_Exercise prompt_: In the records below, find each line with "million" and copy it.

-*-*-

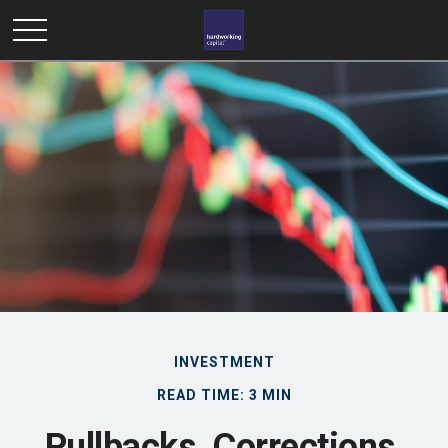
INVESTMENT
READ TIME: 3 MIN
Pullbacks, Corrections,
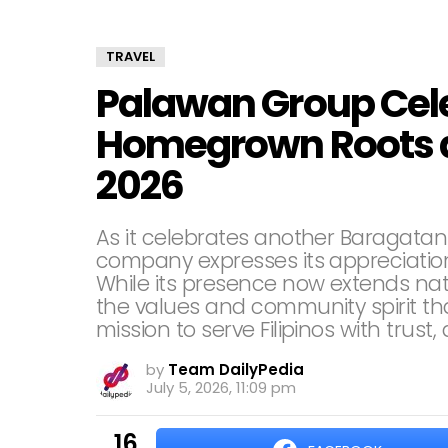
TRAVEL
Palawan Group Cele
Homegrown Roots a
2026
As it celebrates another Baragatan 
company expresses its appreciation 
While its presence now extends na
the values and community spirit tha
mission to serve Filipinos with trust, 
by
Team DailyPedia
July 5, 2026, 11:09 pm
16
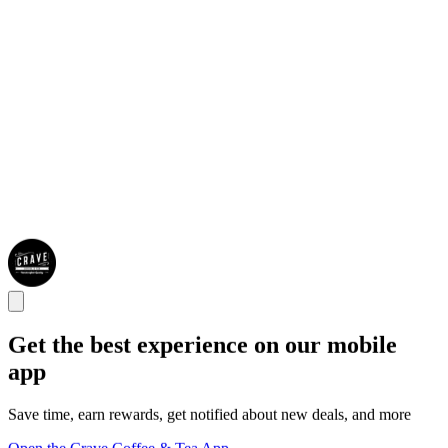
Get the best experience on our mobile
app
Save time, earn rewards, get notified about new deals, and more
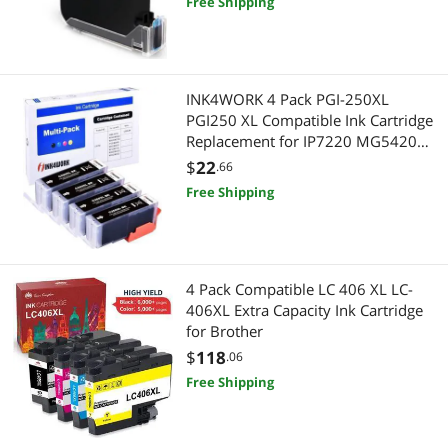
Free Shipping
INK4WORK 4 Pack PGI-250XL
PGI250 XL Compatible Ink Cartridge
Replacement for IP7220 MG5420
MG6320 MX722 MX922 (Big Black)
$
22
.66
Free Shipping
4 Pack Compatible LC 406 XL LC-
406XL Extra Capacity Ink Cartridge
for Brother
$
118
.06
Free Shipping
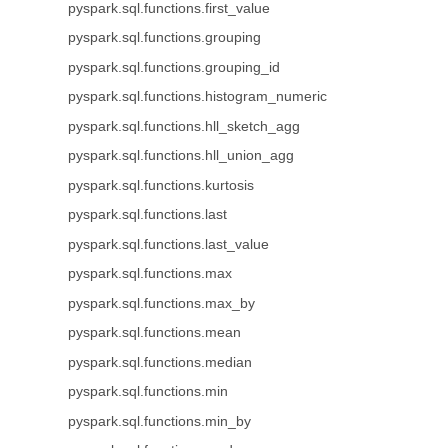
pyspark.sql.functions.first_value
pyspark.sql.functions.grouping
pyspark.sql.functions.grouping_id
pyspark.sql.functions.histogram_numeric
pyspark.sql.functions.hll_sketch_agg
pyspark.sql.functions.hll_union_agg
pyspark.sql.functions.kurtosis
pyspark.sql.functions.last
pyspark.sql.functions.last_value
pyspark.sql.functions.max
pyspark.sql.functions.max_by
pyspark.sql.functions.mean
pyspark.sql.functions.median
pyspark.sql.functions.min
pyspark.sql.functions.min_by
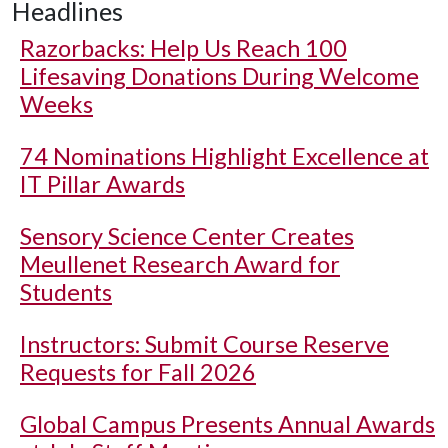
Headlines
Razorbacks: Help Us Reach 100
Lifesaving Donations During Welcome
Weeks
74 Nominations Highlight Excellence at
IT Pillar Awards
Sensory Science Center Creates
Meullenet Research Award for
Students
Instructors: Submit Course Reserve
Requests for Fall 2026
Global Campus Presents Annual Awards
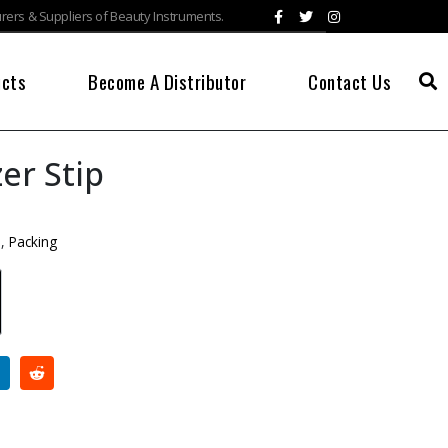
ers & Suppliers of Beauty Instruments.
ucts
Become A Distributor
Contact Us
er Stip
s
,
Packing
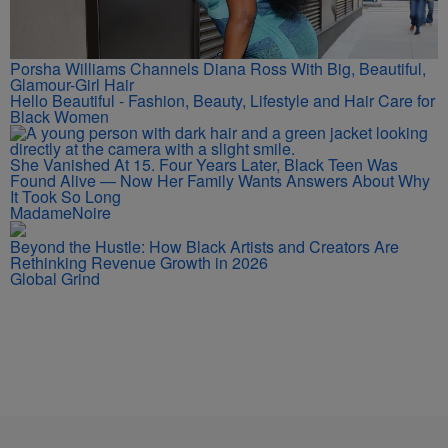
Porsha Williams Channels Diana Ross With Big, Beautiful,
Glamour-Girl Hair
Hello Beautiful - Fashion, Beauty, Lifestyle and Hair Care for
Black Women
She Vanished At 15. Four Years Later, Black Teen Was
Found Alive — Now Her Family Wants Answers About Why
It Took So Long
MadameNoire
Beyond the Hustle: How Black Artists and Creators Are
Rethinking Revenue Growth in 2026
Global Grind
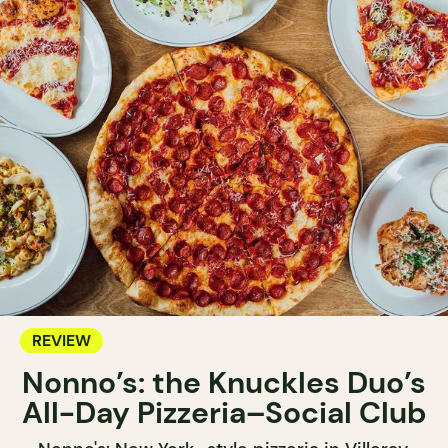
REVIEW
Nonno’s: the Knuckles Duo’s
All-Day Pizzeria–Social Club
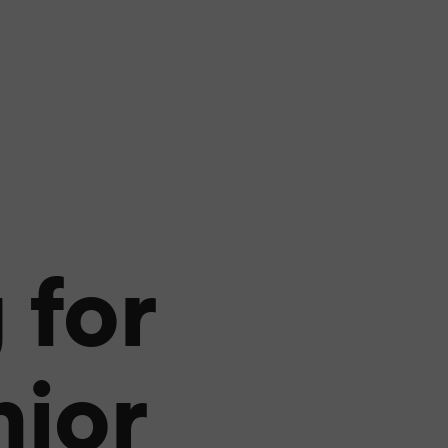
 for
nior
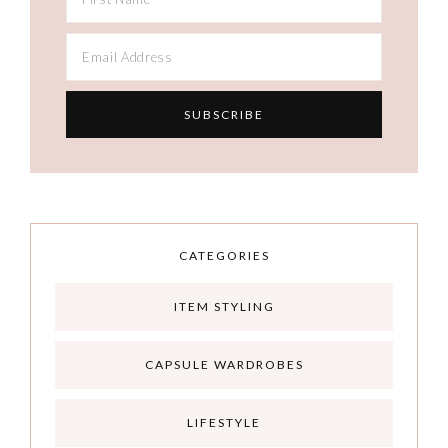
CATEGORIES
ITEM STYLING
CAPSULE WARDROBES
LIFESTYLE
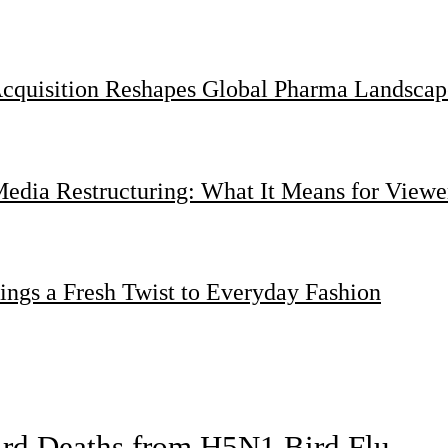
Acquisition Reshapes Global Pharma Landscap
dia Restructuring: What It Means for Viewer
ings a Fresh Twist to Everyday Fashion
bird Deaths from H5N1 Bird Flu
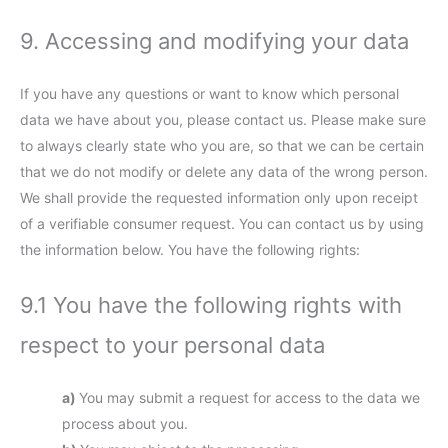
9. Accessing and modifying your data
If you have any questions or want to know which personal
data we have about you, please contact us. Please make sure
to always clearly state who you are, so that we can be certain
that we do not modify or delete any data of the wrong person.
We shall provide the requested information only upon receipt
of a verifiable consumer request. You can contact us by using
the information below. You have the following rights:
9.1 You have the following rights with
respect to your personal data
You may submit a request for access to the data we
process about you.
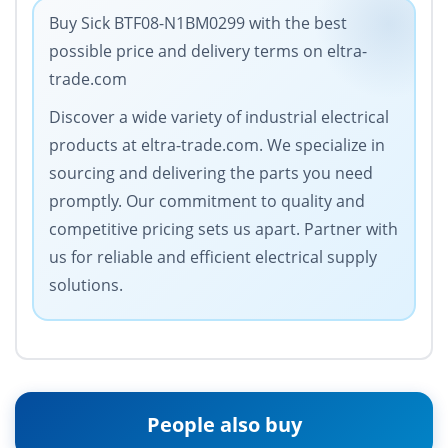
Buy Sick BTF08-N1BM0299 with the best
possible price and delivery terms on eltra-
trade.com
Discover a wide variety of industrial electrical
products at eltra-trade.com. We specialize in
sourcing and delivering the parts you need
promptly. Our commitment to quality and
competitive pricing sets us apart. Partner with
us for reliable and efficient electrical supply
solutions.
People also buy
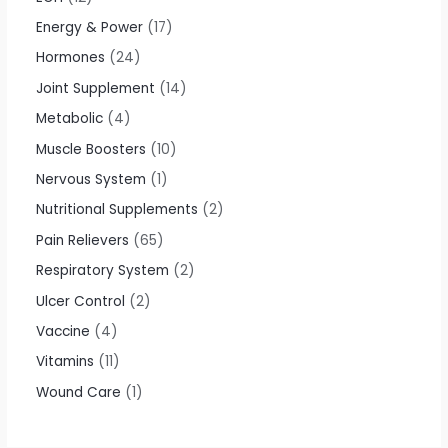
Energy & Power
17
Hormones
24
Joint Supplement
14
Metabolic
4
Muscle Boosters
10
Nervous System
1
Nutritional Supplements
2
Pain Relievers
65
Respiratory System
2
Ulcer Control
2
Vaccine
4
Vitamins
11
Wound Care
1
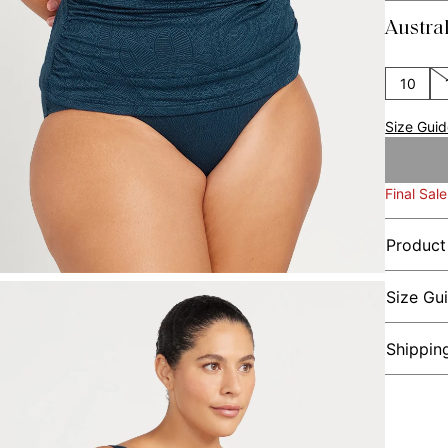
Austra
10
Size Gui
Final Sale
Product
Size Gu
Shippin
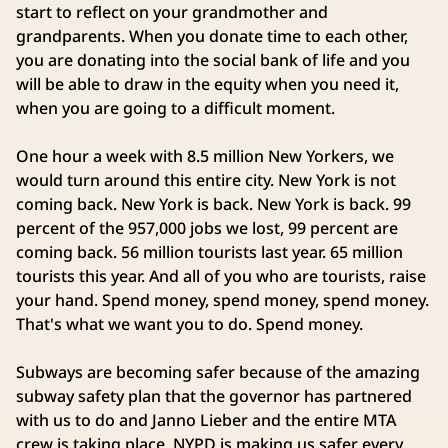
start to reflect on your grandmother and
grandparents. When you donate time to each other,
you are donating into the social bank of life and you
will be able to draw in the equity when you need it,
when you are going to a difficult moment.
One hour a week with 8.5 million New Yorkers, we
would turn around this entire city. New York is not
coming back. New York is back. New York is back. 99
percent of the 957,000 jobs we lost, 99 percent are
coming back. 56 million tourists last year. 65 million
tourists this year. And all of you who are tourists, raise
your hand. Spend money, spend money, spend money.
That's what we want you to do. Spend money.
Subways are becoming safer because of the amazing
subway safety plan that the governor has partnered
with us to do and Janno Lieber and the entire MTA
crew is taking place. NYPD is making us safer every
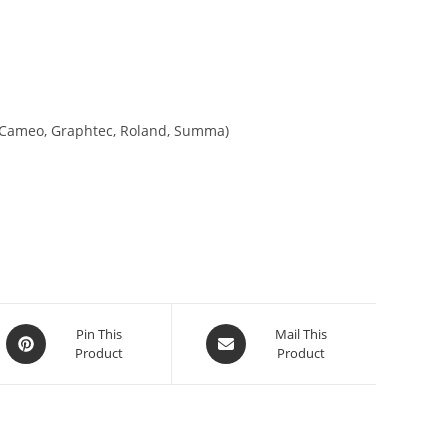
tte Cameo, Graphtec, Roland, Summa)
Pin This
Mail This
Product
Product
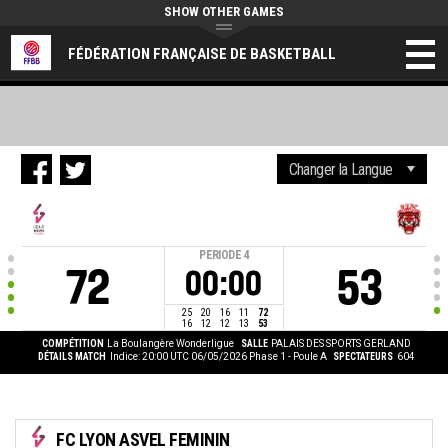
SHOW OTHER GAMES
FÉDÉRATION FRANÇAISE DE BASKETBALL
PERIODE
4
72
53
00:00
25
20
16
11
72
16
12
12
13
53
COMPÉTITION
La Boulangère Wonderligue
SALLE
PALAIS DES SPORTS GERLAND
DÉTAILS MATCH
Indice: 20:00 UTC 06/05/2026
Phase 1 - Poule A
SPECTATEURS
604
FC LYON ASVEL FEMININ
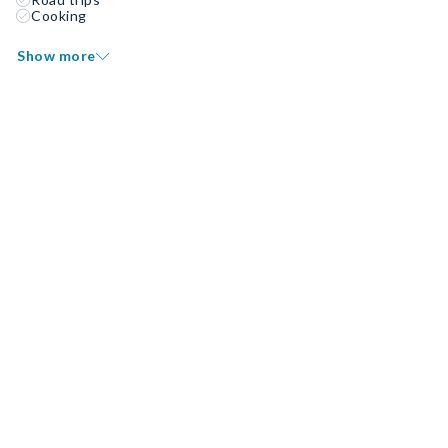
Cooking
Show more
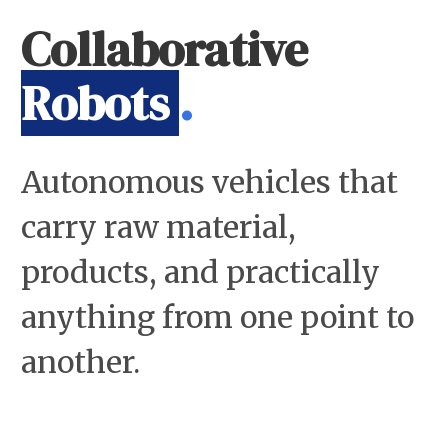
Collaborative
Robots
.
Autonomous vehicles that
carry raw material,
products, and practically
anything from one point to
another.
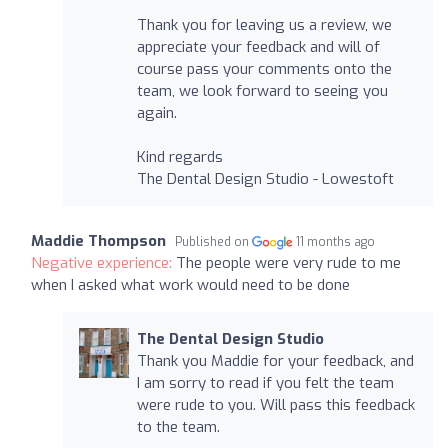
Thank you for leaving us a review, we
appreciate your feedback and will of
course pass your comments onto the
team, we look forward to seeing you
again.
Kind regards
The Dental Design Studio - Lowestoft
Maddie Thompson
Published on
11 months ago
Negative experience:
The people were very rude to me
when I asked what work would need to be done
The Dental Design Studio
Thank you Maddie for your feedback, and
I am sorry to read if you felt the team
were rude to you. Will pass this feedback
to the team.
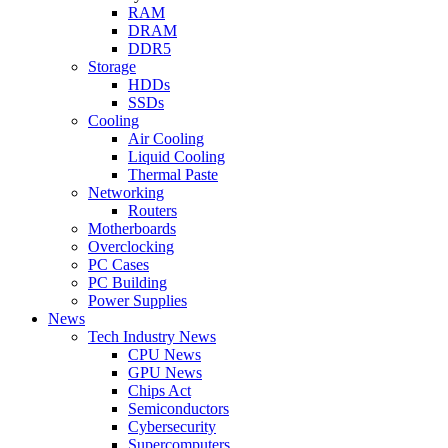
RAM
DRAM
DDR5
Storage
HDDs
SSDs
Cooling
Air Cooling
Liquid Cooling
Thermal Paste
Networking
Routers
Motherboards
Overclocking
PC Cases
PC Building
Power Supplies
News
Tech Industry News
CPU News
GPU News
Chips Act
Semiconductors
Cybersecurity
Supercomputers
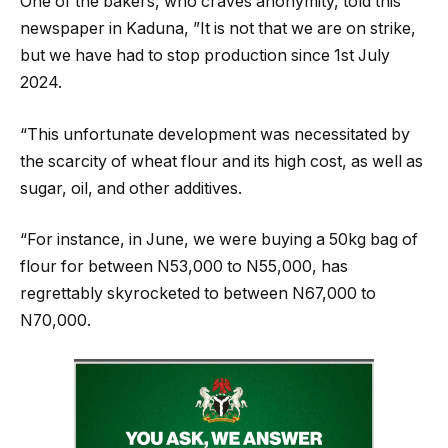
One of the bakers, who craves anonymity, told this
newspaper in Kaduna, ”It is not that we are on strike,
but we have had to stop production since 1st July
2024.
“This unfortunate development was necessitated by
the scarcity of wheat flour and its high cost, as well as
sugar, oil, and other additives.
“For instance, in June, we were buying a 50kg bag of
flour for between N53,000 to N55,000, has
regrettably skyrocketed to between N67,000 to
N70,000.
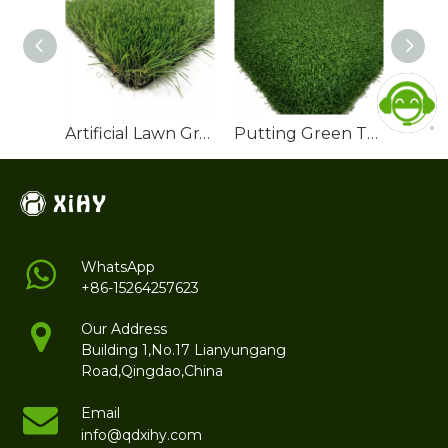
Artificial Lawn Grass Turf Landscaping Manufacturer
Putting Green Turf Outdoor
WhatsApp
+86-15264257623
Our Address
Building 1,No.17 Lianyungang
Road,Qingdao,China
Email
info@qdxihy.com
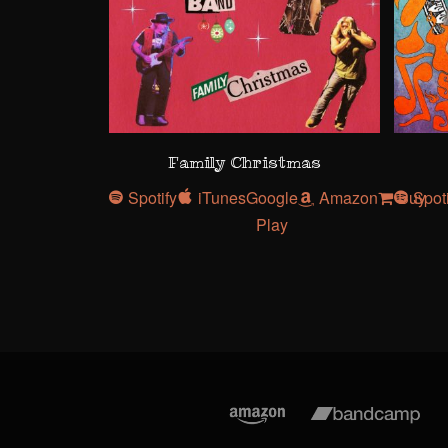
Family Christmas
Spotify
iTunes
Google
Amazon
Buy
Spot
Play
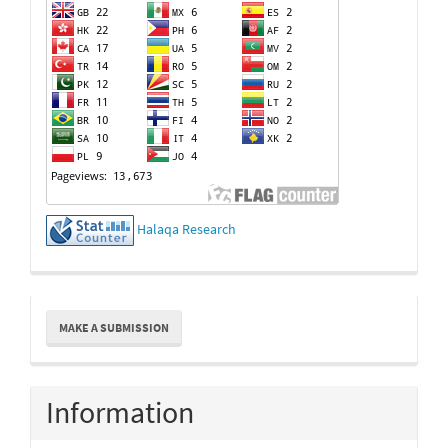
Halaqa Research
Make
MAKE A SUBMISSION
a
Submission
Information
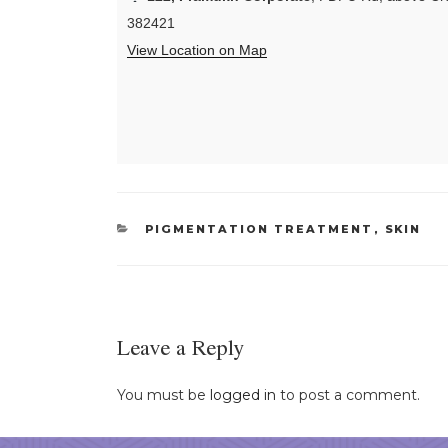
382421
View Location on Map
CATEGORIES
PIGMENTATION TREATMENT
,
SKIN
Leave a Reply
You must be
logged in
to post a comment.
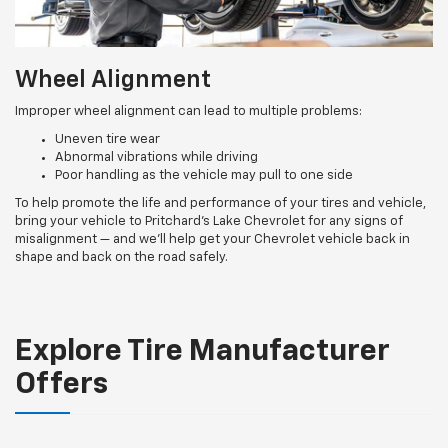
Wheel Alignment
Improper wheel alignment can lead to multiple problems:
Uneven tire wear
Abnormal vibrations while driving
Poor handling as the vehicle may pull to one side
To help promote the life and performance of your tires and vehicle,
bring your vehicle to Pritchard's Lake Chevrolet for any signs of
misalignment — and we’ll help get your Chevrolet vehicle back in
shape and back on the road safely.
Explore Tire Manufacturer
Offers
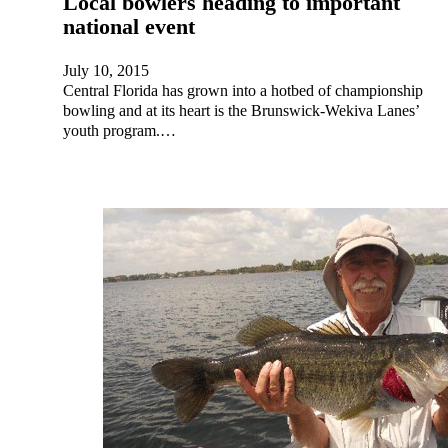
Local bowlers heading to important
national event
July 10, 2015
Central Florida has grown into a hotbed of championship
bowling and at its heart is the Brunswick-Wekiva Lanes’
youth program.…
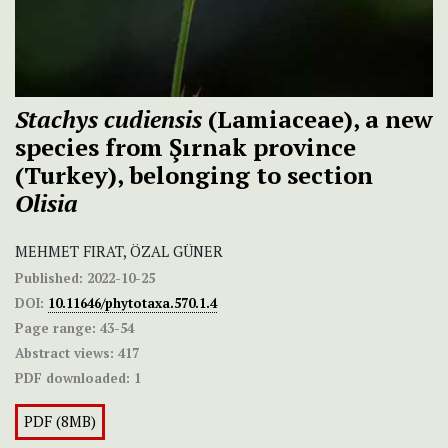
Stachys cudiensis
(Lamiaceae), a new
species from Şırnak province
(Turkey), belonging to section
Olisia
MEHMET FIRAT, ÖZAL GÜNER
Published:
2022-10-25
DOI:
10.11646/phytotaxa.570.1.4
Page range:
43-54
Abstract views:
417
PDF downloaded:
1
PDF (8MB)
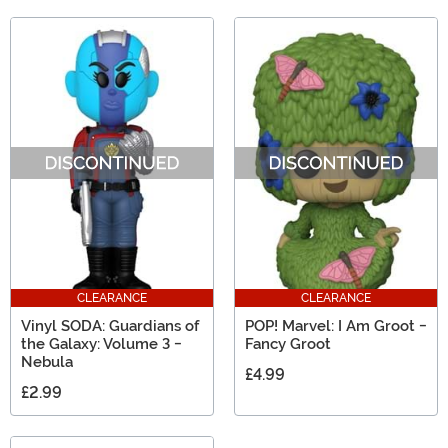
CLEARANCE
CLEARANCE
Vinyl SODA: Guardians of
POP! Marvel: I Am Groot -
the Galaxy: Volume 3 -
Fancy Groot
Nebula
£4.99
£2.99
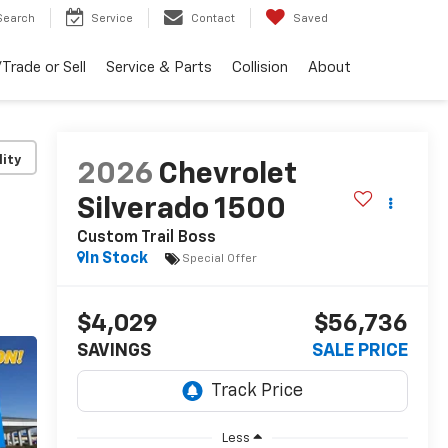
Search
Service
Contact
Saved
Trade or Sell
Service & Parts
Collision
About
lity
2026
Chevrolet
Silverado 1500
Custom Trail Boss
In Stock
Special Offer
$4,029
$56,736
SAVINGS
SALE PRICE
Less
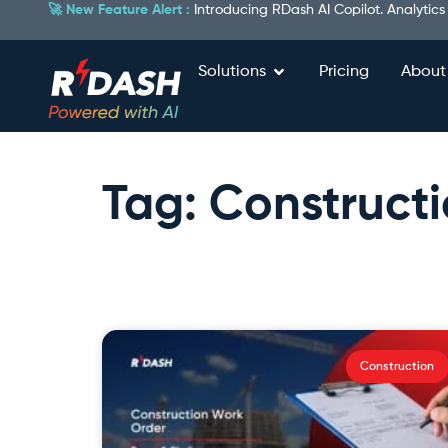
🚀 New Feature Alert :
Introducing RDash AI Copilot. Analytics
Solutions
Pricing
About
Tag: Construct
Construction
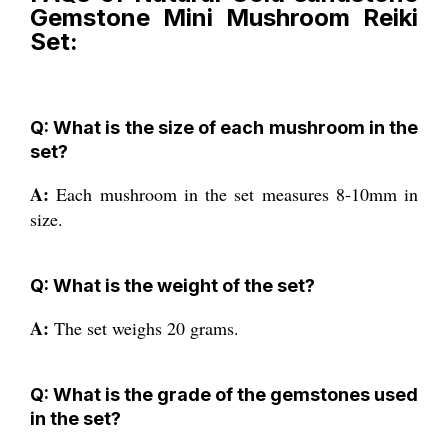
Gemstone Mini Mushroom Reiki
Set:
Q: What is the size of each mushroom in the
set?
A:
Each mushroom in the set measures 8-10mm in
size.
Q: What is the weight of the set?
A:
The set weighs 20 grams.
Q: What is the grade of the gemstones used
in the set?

-*-*-

_Solution_:
One hour a week with 8.5 million New Yorkers, we
coming back. 56 million tourists last year. 65 million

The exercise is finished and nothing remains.